With continuing pressures on A&E Departments, a US expert examines how design teams might re-think configurations to add capacity.
Against a backdrop of continuing pressures on Accident and Emergency Departments, Jon Huddy, AIA, NCARB, President and senior A&E designer at international healthcare design consulting firm, Huddy HealthCare Consulting (a speaker on both days at this month’s Healthcare Estates 2016 show), sets out a personal vision of how design teams might re-think configuration of such spaces to add extra capacity. He also examines how cleverly thought-out ‘minor’ refurbishment schemes can help estates teams effectively address the issue, potentially at low cost, and keep their space-hungry clinical counterparts happy into the bargain.
As patient volumes, and operational pressures continue to rise in Accident and Emergency departments across the NHS, so does the need to maximise the capacity of such departments, to increase the amount of patients each is capable of accommodating. The BBC recently reported that there were more than 2,000,000 attendances at A&E units in March 2016; the highest patient volume for any month since the data’s first availability in 2010. The broadcaster also reported 500,000 more patient visits to A&E in the 2015/16 financial year than in the previous year.1
As well as being subject to this rising patient-volume pressure, the NHS as a whole is facing increasing financial pressures.

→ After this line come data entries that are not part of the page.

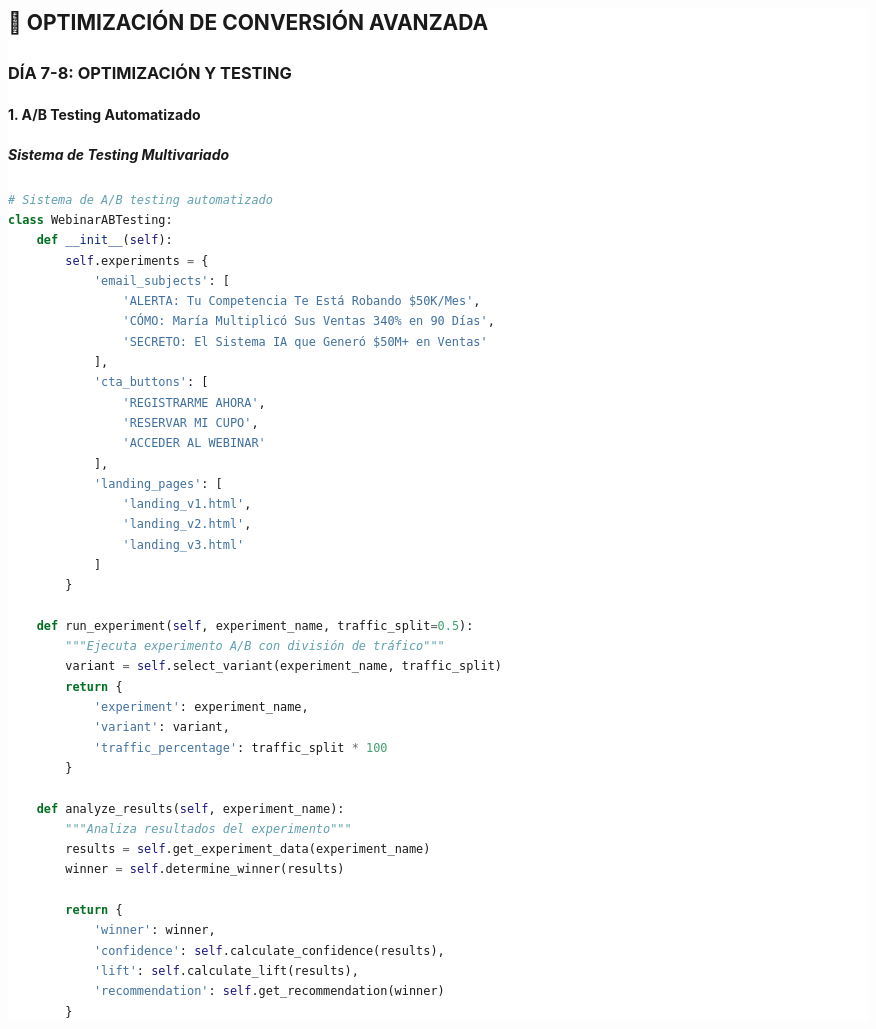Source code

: 
## 🎯 **OPTIMIZACIÓN DE CONVERSIÓN AVANZADA**

### **DÍA 7-8: OPTIMIZACIÓN Y TESTING**

#### **1. A/B Testing Automatizado**

##### **Sistema de Testing Multivariado**
```python
# Sistema de A/B testing automatizado
class WebinarABTesting:
    def __init__(self):
        self.experiments = {
            'email_subjects': [
                'ALERTA: Tu Competencia Te Está Robando $50K/Mes',
                'CÓMO: María Multiplicó Sus Ventas 340% en 90 Días',
                'SECRETO: El Sistema IA que Generó $50M+ en Ventas'
            ],
            'cta_buttons': [
                'REGISTRARME AHORA',
                'RESERVAR MI CUPO',
                'ACCEDER AL WEBINAR'
            ],
            'landing_pages': [
                'landing_v1.html',
                'landing_v2.html',
                'landing_v3.html'
            ]
        }
    
    def run_experiment(self, experiment_name, traffic_split=0.5):
        """Ejecuta experimento A/B con división de tráfico"""
        variant = self.select_variant(experiment_name, traffic_split)
        return {
            'experiment': experiment_name,
            'variant': variant,
            'traffic_percentage': traffic_split * 100
        }
    
    def analyze_results(self, experiment_name):
        """Analiza resultados del experimento"""
        results = self.get_experiment_data(experiment_name)
        winner = self.determine_winner(results)
        
        return {
            'winner': winner,
            'confidence': self.calculate_confidence(results),
            'lift': self.calculate_lift(results),
            'recommendation': self.get_recommendation(winner)
        }
```
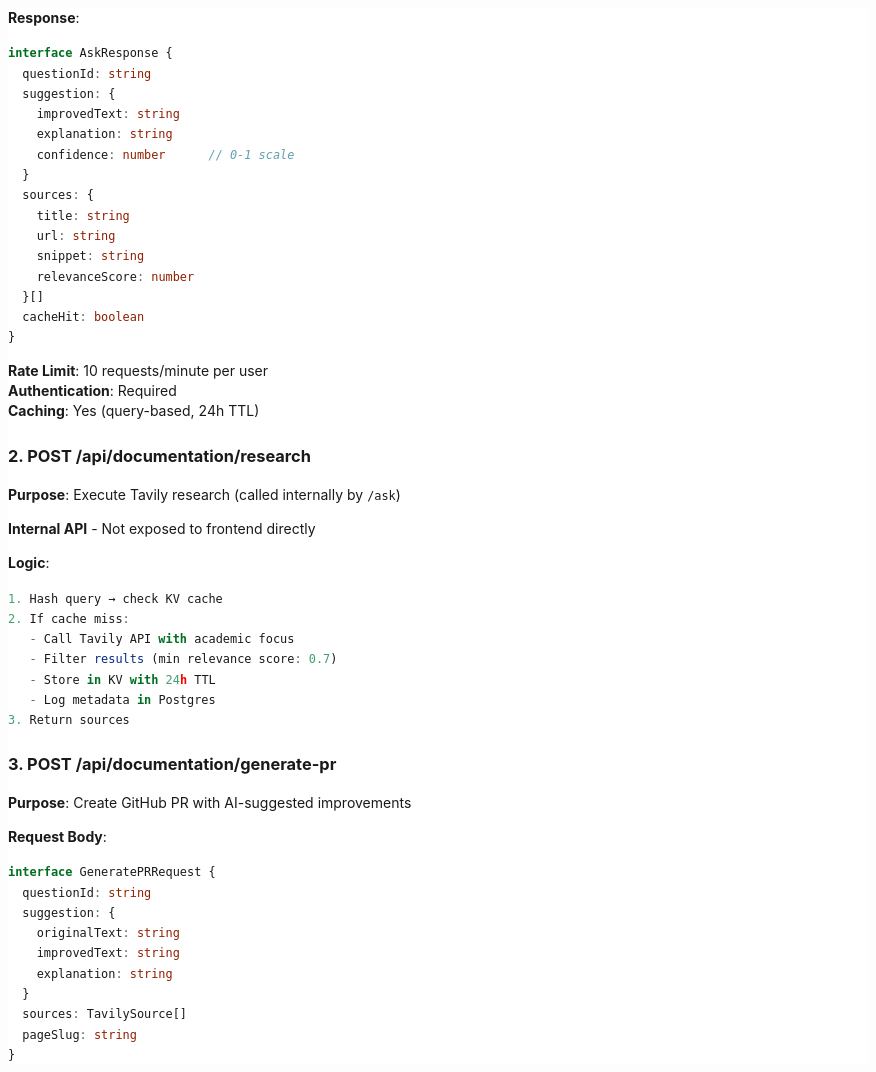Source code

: **Response**:
```typescript
interface AskResponse {
  questionId: string
  suggestion: {
    improvedText: string
    explanation: string
    confidence: number      // 0-1 scale
  }
  sources: {
    title: string
    url: string
    snippet: string
    relevanceScore: number
  }[]
  cacheHit: boolean
}
```

**Rate Limit**: 10 requests/minute per user  
**Authentication**: Required  
**Caching**: Yes (query-based, 24h TTL)

### 2. POST /api/documentation/research

**Purpose**: Execute Tavily research (called internally by `/ask`)

**Internal API** - Not exposed to frontend directly

**Logic**:
```typescript
1. Hash query → check KV cache
2. If cache miss:
   - Call Tavily API with academic focus
   - Filter results (min relevance score: 0.7)
   - Store in KV with 24h TTL
   - Log metadata in Postgres
3. Return sources
```

### 3. POST /api/documentation/generate-pr

**Purpose**: Create GitHub PR with AI-suggested improvements

**Request Body**:
```typescript
interface GeneratePRRequest {
  questionId: string
  suggestion: {
    originalText: string
    improvedText: string
    explanation: string
  }
  sources: TavilySource[]
  pageSlug: string
}
```
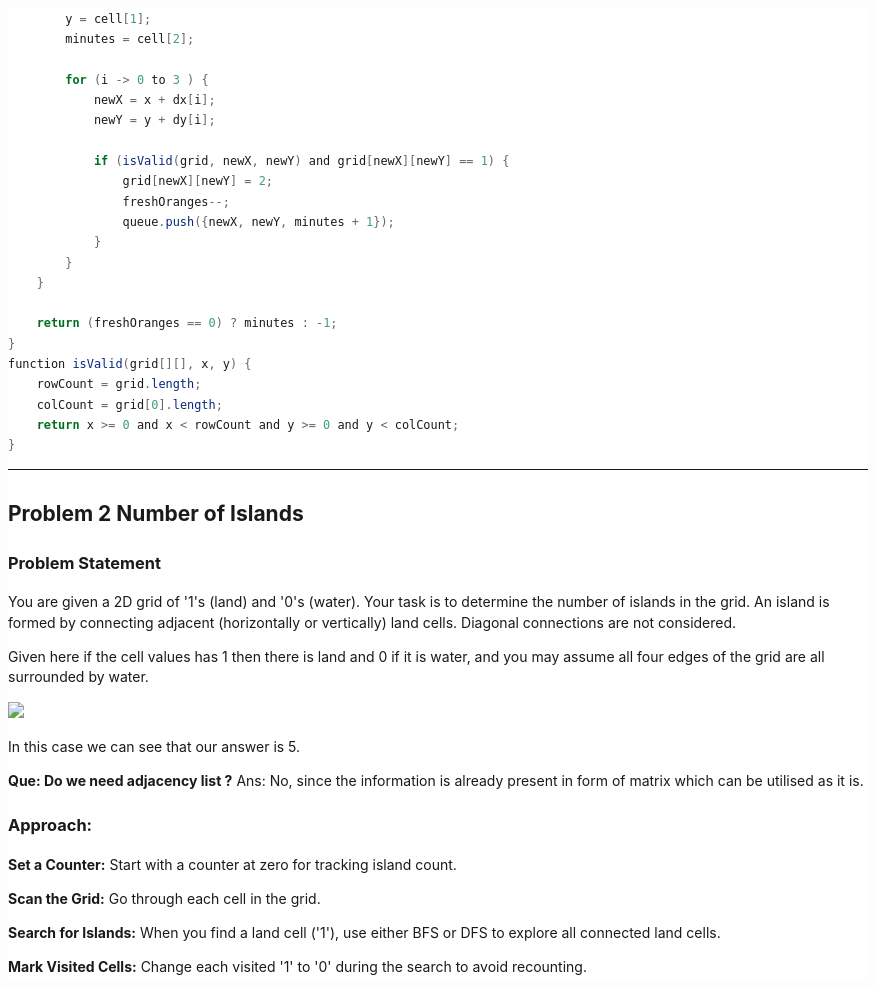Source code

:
 ```java
        y = cell[1];
        minutes = cell[2];

        for (i -> 0 to 3 ) {
            newX = x + dx[i];
            newY = y + dy[i];

            if (isValid(grid, newX, newY) and grid[newX][newY] == 1) {
                grid[newX][newY] = 2;
                freshOranges--;
                queue.push({newX, newY, minutes + 1});
            }
        }
    }

    return (freshOranges == 0) ? minutes : -1;
}
function isValid(grid[][], x, y) {
    rowCount = grid.length;
    colCount = grid[0].length;
    return x >= 0 and x < rowCount and y >= 0 and y < colCount;
}        
```  

---

##  Problem 2 Number of Islands
### Problem Statement

You are given a 2D grid of '1's (land) and '0's (water). Your task is to determine the number of islands in the grid. An island is formed by connecting adjacent (horizontally or vertically) land cells. Diagonal connections are not considered.

Given here if the cell values has 1 then there is land and 0 if it is water,  and you may assume all four edges of the grid are all surrounded by water.

<img src="https://d2beiqkhq929f0.cloudfront.net/public_assets/assets/000/054/523/original/upload_a58eb3b65d084e2319c537762414bba7.jpeg?1697742306" width=400/>

In this case we can see that our answer is 5. 

**Que: Do we need adjacency list ?**
Ans: No, since the information is already present in form of matrix which can be utilised as it is. 

### Approach:

**Set a Counter:** Start with a counter at zero for tracking island count.

**Scan the Grid:** Go through each cell in the grid.

**Search for Islands:** When you find a land cell ('1'), use either BFS or DFS to explore all connected land cells.

**Mark Visited Cells:** Change each visited '1' to '0' during the search to avoid recounting.
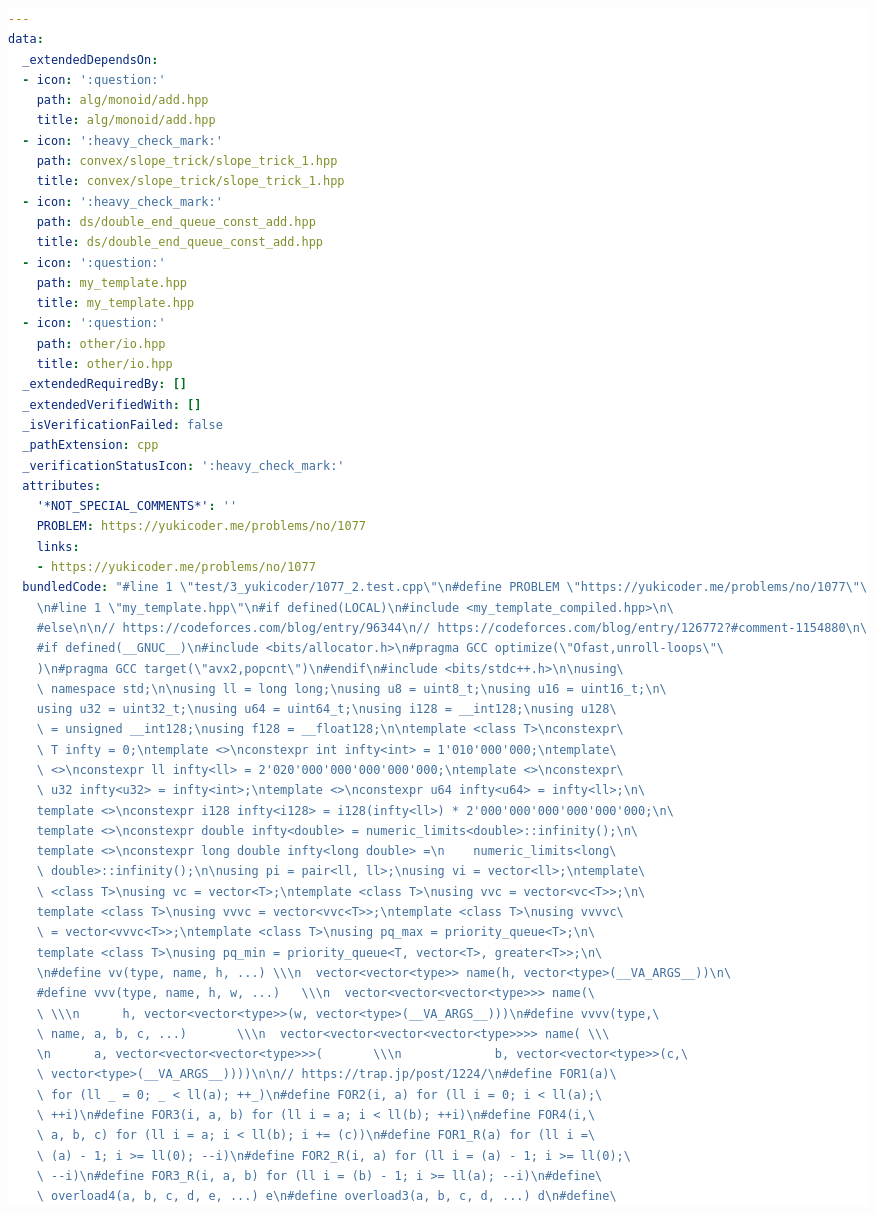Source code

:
 ```yaml
---
data:
  _extendedDependsOn:
  - icon: ':question:'
    path: alg/monoid/add.hpp
    title: alg/monoid/add.hpp
  - icon: ':heavy_check_mark:'
    path: convex/slope_trick/slope_trick_1.hpp
    title: convex/slope_trick/slope_trick_1.hpp
  - icon: ':heavy_check_mark:'
    path: ds/double_end_queue_const_add.hpp
    title: ds/double_end_queue_const_add.hpp
  - icon: ':question:'
    path: my_template.hpp
    title: my_template.hpp
  - icon: ':question:'
    path: other/io.hpp
    title: other/io.hpp
  _extendedRequiredBy: []
  _extendedVerifiedWith: []
  _isVerificationFailed: false
  _pathExtension: cpp
  _verificationStatusIcon: ':heavy_check_mark:'
  attributes:
    '*NOT_SPECIAL_COMMENTS*': ''
    PROBLEM: https://yukicoder.me/problems/no/1077
    links:
    - https://yukicoder.me/problems/no/1077
  bundledCode: "#line 1 \"test/3_yukicoder/1077_2.test.cpp\"\n#define PROBLEM \"https://yukicoder.me/problems/no/1077\"\
    \n#line 1 \"my_template.hpp\"\n#if defined(LOCAL)\n#include <my_template_compiled.hpp>\n\
    #else\n\n// https://codeforces.com/blog/entry/96344\n// https://codeforces.com/blog/entry/126772?#comment-1154880\n\
    #if defined(__GNUC__)\n#include <bits/allocator.h>\n#pragma GCC optimize(\"Ofast,unroll-loops\"\
    )\n#pragma GCC target(\"avx2,popcnt\")\n#endif\n#include <bits/stdc++.h>\n\nusing\
    \ namespace std;\n\nusing ll = long long;\nusing u8 = uint8_t;\nusing u16 = uint16_t;\n\
    using u32 = uint32_t;\nusing u64 = uint64_t;\nusing i128 = __int128;\nusing u128\
    \ = unsigned __int128;\nusing f128 = __float128;\n\ntemplate <class T>\nconstexpr\
    \ T infty = 0;\ntemplate <>\nconstexpr int infty<int> = 1'010'000'000;\ntemplate\
    \ <>\nconstexpr ll infty<ll> = 2'020'000'000'000'000'000;\ntemplate <>\nconstexpr\
    \ u32 infty<u32> = infty<int>;\ntemplate <>\nconstexpr u64 infty<u64> = infty<ll>;\n\
    template <>\nconstexpr i128 infty<i128> = i128(infty<ll>) * 2'000'000'000'000'000'000;\n\
    template <>\nconstexpr double infty<double> = numeric_limits<double>::infinity();\n\
    template <>\nconstexpr long double infty<long double> =\n    numeric_limits<long\
    \ double>::infinity();\n\nusing pi = pair<ll, ll>;\nusing vi = vector<ll>;\ntemplate\
    \ <class T>\nusing vc = vector<T>;\ntemplate <class T>\nusing vvc = vector<vc<T>>;\n\
    template <class T>\nusing vvvc = vector<vvc<T>>;\ntemplate <class T>\nusing vvvvc\
    \ = vector<vvvc<T>>;\ntemplate <class T>\nusing pq_max = priority_queue<T>;\n\
    template <class T>\nusing pq_min = priority_queue<T, vector<T>, greater<T>>;\n\
    \n#define vv(type, name, h, ...) \\\n  vector<vector<type>> name(h, vector<type>(__VA_ARGS__))\n\
    #define vvv(type, name, h, w, ...)   \\\n  vector<vector<vector<type>>> name(\
    \ \\\n      h, vector<vector<type>>(w, vector<type>(__VA_ARGS__)))\n#define vvvv(type,\
    \ name, a, b, c, ...)       \\\n  vector<vector<vector<vector<type>>>> name( \\\
    \n      a, vector<vector<vector<type>>>(       \\\n             b, vector<vector<type>>(c,\
    \ vector<type>(__VA_ARGS__))))\n\n// https://trap.jp/post/1224/\n#define FOR1(a)\
    \ for (ll _ = 0; _ < ll(a); ++_)\n#define FOR2(i, a) for (ll i = 0; i < ll(a);\
    \ ++i)\n#define FOR3(i, a, b) for (ll i = a; i < ll(b); ++i)\n#define FOR4(i,\
    \ a, b, c) for (ll i = a; i < ll(b); i += (c))\n#define FOR1_R(a) for (ll i =\
    \ (a) - 1; i >= ll(0); --i)\n#define FOR2_R(i, a) for (ll i = (a) - 1; i >= ll(0);\
    \ --i)\n#define FOR3_R(i, a, b) for (ll i = (b) - 1; i >= ll(a); --i)\n#define\
    \ overload4(a, b, c, d, e, ...) e\n#define overload3(a, b, c, d, ...) d\n#define\
```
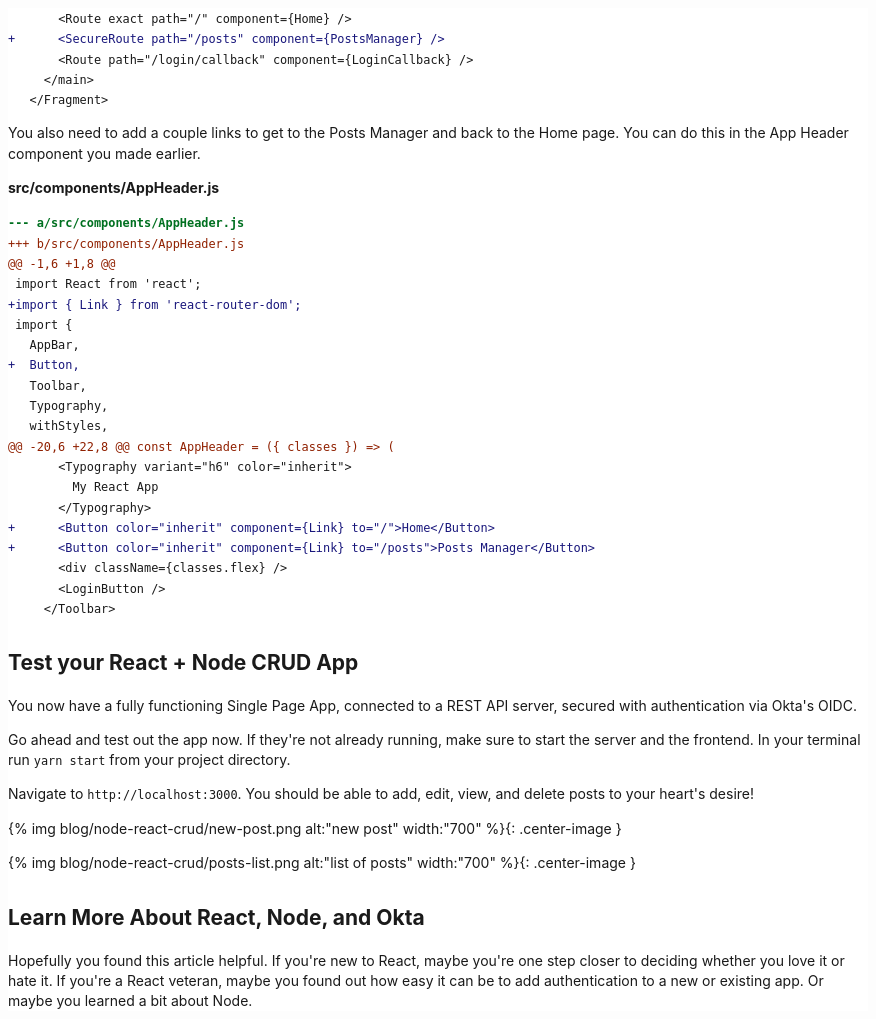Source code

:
 ```diff
       <Route exact path="/" component={Home} />
+      <SecureRoute path="/posts" component={PostsManager} />
       <Route path="/login/callback" component={LoginCallback} />
     </main>
   </Fragment>
```

You also need to add a couple links to get to the Posts Manager and back to the Home page. You can do this in the App Header component you made earlier.

**src/components/AppHeader.js**
```diff
--- a/src/components/AppHeader.js
+++ b/src/components/AppHeader.js
@@ -1,6 +1,8 @@
 import React from 'react';
+import { Link } from 'react-router-dom';
 import {
   AppBar,
+  Button,
   Toolbar,
   Typography,
   withStyles,
@@ -20,6 +22,8 @@ const AppHeader = ({ classes }) => (
       <Typography variant="h6" color="inherit">
         My React App
       </Typography>
+      <Button color="inherit" component={Link} to="/">Home</Button>
+      <Button color="inherit" component={Link} to="/posts">Posts Manager</Button>
       <div className={classes.flex} />
       <LoginButton />
     </Toolbar>
```

## Test your React + Node CRUD App

You now have a fully functioning Single Page App, connected to a REST API server, secured with authentication via Okta's OIDC.

Go ahead and test out the app now. If they're not already running, make sure to start the server and the frontend. In your terminal run `yarn start` from your project directory.

Navigate to `http://localhost:3000`. You should be able to add, edit, view, and delete posts to your heart's desire!

{% img blog/node-react-crud/new-post.png alt:"new post" width:"700" %}{: .center-image }

{% img blog/node-react-crud/posts-list.png alt:"list of posts" width:"700" %}{: .center-image }


## Learn More About React, Node, and Okta

Hopefully you found this article helpful. If you're new to React, maybe you're one step closer to deciding whether you love it or hate it. If you're a React veteran, maybe you found out how easy it can be to add authentication to a new or existing app. Or maybe you learned a bit about Node.
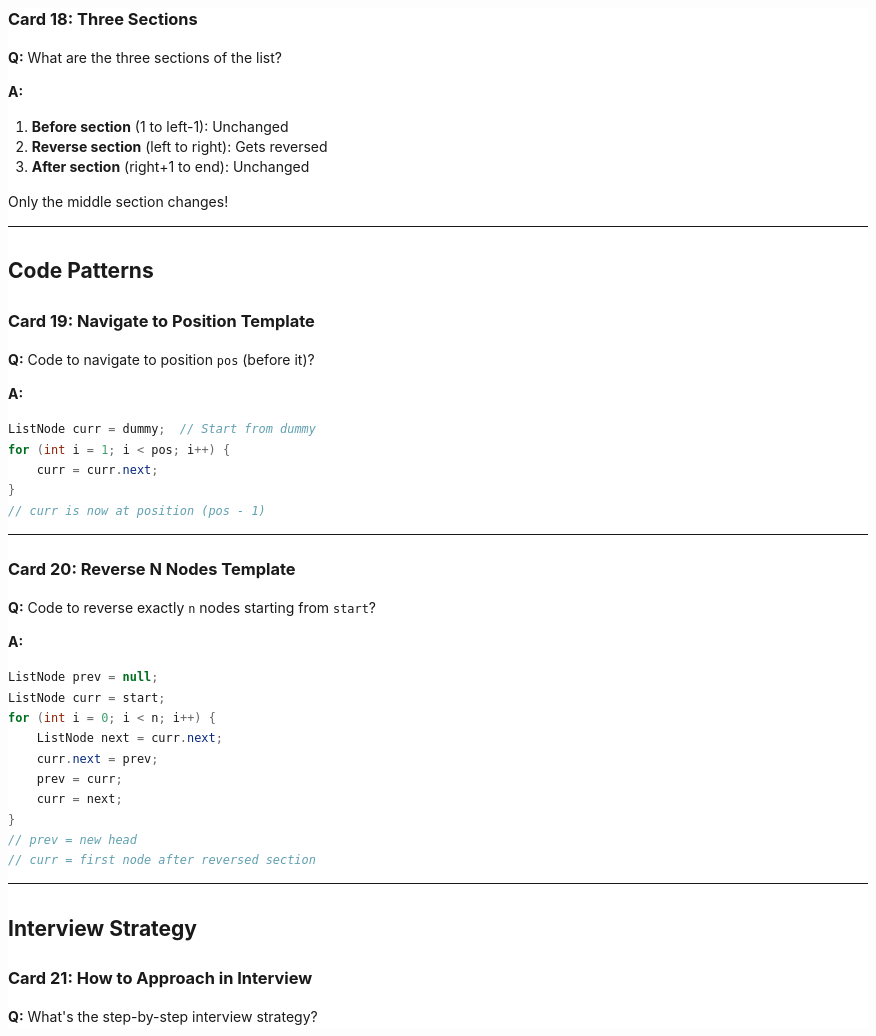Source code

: 
### Card 18: Three Sections
**Q:** What are the three sections of the list?

**A:**
1. **Before section** (1 to left-1): Unchanged
2. **Reverse section** (left to right): Gets reversed
3. **After section** (right+1 to end): Unchanged

Only the middle section changes!

---

## Code Patterns

### Card 19: Navigate to Position Template
**Q:** Code to navigate to position `pos` (before it)?

**A:**
```java
ListNode curr = dummy;  // Start from dummy
for (int i = 1; i < pos; i++) {
    curr = curr.next;
}
// curr is now at position (pos - 1)
```

---

### Card 20: Reverse N Nodes Template
**Q:** Code to reverse exactly `n` nodes starting from `start`?

**A:**
```java
ListNode prev = null;
ListNode curr = start;
for (int i = 0; i < n; i++) {
    ListNode next = curr.next;
    curr.next = prev;
    prev = curr;
    curr = next;
}
// prev = new head
// curr = first node after reversed section
```

---

## Interview Strategy

### Card 21: How to Approach in Interview
**Q:** What's the step-by-step interview strategy?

The King’s Fund, an independent charity group, states that its intent is ‘to improve health and care in England’. Its reports show the 2015/16 aggregate deficit (£1.85 billion [unaudited]) for NHS providers and commissioners is the largest in NHS history –a threefold increase on the previous year.2 Many of the A&E departments facing rising patient volumes are in ageing facilities that need major updates or large building expansions. Even facilities just 15 years’ old could use a major refurbishment and expansion to deliver additional capacity through multiple new ‘exam’ rooms.